### Task instructions
In the data from the start through the line containing "title Exposição da", rename "bounding box" to "enclosing box" and reproduce those lines with nothing else altered.

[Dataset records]

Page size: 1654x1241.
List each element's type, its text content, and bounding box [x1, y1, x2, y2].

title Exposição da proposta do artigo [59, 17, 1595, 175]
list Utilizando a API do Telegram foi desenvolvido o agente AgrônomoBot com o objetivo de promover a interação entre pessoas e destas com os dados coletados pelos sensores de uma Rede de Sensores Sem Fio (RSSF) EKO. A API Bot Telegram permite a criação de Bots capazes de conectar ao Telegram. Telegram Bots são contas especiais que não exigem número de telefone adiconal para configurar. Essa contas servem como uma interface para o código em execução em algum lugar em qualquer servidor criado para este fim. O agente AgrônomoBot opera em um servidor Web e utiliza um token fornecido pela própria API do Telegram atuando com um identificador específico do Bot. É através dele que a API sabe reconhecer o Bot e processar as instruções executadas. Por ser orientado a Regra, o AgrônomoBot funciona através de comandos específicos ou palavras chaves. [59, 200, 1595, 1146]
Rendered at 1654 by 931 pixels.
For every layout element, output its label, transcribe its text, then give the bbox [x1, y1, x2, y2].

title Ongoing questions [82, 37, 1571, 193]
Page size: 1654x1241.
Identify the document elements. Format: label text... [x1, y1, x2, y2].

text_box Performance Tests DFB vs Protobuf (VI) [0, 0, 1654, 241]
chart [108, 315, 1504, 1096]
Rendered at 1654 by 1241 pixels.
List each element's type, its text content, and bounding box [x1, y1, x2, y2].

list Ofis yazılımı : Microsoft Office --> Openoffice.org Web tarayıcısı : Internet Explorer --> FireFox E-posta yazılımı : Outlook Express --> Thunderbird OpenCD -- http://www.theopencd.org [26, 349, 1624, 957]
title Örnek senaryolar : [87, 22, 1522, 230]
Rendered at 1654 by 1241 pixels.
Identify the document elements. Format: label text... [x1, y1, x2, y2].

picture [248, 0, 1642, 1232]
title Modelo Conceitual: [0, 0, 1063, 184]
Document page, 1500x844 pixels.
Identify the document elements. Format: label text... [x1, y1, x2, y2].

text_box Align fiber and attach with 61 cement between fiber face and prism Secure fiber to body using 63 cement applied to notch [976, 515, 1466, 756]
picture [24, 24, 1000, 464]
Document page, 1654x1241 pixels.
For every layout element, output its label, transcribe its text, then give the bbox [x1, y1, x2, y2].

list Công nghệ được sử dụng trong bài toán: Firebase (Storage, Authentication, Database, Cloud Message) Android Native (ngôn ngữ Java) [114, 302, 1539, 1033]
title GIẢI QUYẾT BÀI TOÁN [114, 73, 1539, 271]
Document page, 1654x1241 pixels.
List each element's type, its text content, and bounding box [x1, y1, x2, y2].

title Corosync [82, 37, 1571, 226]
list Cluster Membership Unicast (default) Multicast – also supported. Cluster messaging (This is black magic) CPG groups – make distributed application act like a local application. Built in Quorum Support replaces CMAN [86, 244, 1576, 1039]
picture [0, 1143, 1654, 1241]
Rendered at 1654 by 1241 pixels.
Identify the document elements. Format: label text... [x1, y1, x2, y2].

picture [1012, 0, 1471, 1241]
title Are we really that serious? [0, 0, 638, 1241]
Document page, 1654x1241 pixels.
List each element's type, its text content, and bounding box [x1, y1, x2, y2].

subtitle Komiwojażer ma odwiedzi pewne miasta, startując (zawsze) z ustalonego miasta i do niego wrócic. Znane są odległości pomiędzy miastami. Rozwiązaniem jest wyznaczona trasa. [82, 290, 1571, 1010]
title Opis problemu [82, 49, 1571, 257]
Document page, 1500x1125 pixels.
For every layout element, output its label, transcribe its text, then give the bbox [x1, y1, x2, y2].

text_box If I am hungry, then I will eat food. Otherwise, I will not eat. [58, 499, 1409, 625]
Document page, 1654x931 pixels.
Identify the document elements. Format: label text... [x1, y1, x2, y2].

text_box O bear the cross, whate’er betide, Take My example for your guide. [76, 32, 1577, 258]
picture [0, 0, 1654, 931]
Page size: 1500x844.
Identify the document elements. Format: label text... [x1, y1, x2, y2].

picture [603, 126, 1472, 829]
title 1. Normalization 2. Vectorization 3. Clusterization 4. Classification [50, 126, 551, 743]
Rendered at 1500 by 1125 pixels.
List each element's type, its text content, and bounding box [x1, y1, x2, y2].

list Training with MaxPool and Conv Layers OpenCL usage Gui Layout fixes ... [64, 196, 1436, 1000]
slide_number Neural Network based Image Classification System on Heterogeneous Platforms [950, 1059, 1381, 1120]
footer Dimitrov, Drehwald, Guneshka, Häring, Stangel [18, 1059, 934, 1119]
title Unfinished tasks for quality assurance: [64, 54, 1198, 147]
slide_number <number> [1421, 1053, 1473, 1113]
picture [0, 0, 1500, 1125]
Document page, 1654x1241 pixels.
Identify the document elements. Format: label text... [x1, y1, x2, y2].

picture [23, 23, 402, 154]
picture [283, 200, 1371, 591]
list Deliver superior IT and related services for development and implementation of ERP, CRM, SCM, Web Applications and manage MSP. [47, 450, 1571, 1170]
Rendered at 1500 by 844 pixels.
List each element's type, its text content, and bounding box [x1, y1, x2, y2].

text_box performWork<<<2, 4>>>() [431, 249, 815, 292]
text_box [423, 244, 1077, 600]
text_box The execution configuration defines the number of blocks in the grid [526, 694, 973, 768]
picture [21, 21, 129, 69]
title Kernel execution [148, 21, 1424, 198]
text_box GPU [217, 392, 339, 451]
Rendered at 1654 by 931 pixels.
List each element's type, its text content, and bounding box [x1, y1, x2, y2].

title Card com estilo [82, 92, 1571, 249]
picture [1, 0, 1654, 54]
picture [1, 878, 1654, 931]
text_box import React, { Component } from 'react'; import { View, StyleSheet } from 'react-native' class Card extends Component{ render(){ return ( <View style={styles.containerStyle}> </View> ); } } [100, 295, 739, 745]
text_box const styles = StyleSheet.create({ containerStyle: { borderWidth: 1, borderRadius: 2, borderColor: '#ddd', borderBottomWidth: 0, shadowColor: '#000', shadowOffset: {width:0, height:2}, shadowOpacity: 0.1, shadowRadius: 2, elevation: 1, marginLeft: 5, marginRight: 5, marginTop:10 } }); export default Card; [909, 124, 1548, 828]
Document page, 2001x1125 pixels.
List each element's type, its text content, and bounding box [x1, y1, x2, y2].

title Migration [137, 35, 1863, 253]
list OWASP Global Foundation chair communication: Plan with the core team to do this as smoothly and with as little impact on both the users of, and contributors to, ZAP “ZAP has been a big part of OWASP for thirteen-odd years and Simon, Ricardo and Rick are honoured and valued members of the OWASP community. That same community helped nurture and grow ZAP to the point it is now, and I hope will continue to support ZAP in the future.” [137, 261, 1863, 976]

### Answer
Page size: 1654x1241.
List each element's type, its text content, and enclosing box [x1, y1, x2, y2].

title Exposição da proposta do artigo [59, 17, 1595, 175]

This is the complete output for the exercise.